Pdv de Benjamin Pavard

Être sans Jade au sein du groupe de garçons me manque terriblement. La joie qu'elle apportait, le stress qu'elle nous faisait oublier, les fous rires, les moments plus girlys, les délires à chaque instant, les surnoms, le sourire qu'elle nous transmettait instinctivement, le naturel de son charme, sa simplicité à apprécier chaque moment, même ceux qu'on détestait... Tout ça pour dire qu'elle me manque. En réalité, je mens. Elle nous manque.

On adore l'appeler ; Kylian, Lucas, Théo, et moi en premier évidemment. Antoine lui parle plus par messages, je sais qu'ils ont des discussions plus profondes qu'elle n'en a avec d'autres. On parle énormément sur le groupe Whatsapp, à tel point qu'on a dû en créer un autre sans elle afin de ne pas déranger l'organisation et une partie du staff.

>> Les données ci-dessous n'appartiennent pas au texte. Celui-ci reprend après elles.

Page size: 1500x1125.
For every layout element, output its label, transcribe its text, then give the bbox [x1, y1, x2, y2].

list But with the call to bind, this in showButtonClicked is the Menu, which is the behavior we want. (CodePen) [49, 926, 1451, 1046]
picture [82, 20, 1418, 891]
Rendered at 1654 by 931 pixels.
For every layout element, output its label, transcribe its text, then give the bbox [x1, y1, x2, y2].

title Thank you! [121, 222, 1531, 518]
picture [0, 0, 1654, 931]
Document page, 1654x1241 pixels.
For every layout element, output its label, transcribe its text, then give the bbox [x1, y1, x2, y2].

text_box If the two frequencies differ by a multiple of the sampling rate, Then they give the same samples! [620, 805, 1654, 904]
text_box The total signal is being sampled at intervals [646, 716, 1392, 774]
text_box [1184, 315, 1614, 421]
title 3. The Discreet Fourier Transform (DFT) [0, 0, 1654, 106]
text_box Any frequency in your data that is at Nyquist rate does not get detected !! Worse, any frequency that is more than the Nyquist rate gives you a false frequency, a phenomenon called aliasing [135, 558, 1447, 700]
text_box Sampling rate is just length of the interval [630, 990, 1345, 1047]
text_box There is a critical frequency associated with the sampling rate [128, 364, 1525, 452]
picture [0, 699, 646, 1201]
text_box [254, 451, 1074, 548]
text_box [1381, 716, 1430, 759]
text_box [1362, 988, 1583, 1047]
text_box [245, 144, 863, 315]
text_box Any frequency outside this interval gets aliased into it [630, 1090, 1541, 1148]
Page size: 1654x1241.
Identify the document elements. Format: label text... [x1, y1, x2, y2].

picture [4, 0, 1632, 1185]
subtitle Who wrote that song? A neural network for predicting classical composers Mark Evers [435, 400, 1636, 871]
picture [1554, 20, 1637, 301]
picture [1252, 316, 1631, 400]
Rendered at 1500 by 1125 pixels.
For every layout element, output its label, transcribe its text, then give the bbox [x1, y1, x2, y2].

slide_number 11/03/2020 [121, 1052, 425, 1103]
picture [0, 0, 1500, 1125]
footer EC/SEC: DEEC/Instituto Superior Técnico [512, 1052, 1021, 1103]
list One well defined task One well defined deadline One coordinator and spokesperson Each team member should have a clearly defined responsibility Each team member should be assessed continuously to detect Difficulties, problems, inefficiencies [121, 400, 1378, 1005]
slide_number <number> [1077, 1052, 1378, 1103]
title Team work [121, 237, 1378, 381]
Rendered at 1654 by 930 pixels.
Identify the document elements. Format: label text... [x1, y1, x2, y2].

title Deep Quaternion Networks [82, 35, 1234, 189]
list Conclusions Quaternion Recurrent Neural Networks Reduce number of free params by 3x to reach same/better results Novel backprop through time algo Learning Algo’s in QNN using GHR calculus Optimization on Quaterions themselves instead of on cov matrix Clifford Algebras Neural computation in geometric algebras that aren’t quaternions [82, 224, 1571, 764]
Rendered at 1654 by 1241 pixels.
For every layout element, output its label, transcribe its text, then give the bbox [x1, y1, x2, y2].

Je surveille peu ses intéractions d'abord car notre relation est un peu étrange : on s'est quittés silencieux, se faisant des adieux devant tout le monde, et on s'est dit qu'on attendrait mon retour pour une discussion sur notre nous. Mais son départ hors de son appartement précipité l'a traumatisée et je ne voulais pas la laisser revivre chez Lola. Pas qu'elle ne se seraient pas supportées ; au contraire, elles s'adorent et ont déjà vécu ensemble. Le problème est que Lola n'a qu'une chambre donc Jade aurait été forcée de dormir sur le canapé, de plus ça lui rappelle une période difficile de sa vie, et je ne veux pas qu'elle se sente mal.

Elle a donc emménagé chez moi il y a quelques jours, et m'a appelée pour qu'on discute. On s'est dit qu'à notre retour, on avait qu'à vivre ensemble pendant quelques semaines et voir si ça nous allait ou non.

J'ai hâte de rentrer, et en même temps, ce sera probablement après la fin de la Coupe du Monde. Cette période est chargée, et un aller-retour à Lille me fatiguerait beaucoup trop physiquement.

Je sais que Jade bosse toujours à la boulangerie, d'ailleurs elle doit se lever à des heures pas possibles afin d'arriver là-bas à temps. Elle est épuisée et quand elle rentre, elle fait les courses, le nettoyage, la cuisine, passe des entretiens d'embauche, retravaille son CV et l'envoie partout où elle peut bosser. Son seul passe temps, c'est analyser les derniers matchs de nos futurs adversaires afin de nous aider comme elle peut.

Je m'inquiète pour elle. D'abord à cause de son angoisse de ne pas trouver un job, malgré ses recherches intensives. Elle passe deux à trois heures par jour à prendre les transports en commun et déposer son CV dans toutes les boîtes aux lettres des entreprises où elle pourrait avoir une chance de travailler. C'est déjà difficile de trouver du travail, ça l'est d'autant plus quand tu n'es pas diplômé... Je crois en elle, je suis sûr qu'elle va décrocher un contrat quelque part.

Mais je suis aussi inquiet parce qu'elle transforme sa passion en obsession. Elle passe des heures à analyser des matchs, nous prévenir des tactiques de nos adversaires, de nous citer leurs qualités, leurs points faibles, etc. Elle ne pense qu'à ça hors du taff. Elle sort de la boulangerie, rentre, vérifie ses mails, ses appels et se met à regarder deux, trois ou même quatre matchs d'affilée. Elle en oublie parfois de manger. Ça devient inquiétant pour moi, car j'aurais tellement aimé qu'elle puisse travailler avec nous ; en tant que masseuse, comptable, avocate, kinésithérapeute, n'importe quoi s'il le faut, mais elle n'a aucun diplôme. Et ça me tue qu'elle soit loin de moi comme ça.

Je la veux à mes côtés, pour me supporter, me réconforter, me câliner, me partager sa bonne humeur.

Je la veux pour toutes ces raisons qui font que je n'oublierai jamais cette première et unique nuit qu'on a passée ensemble.

Je la veux près de moi afin que je puisse me moquer de ses bafouillages, de son stress, de sa ressemblance avec Raiponce, de son manque de confiance en elle alors qu'elle est parfaite en tout point.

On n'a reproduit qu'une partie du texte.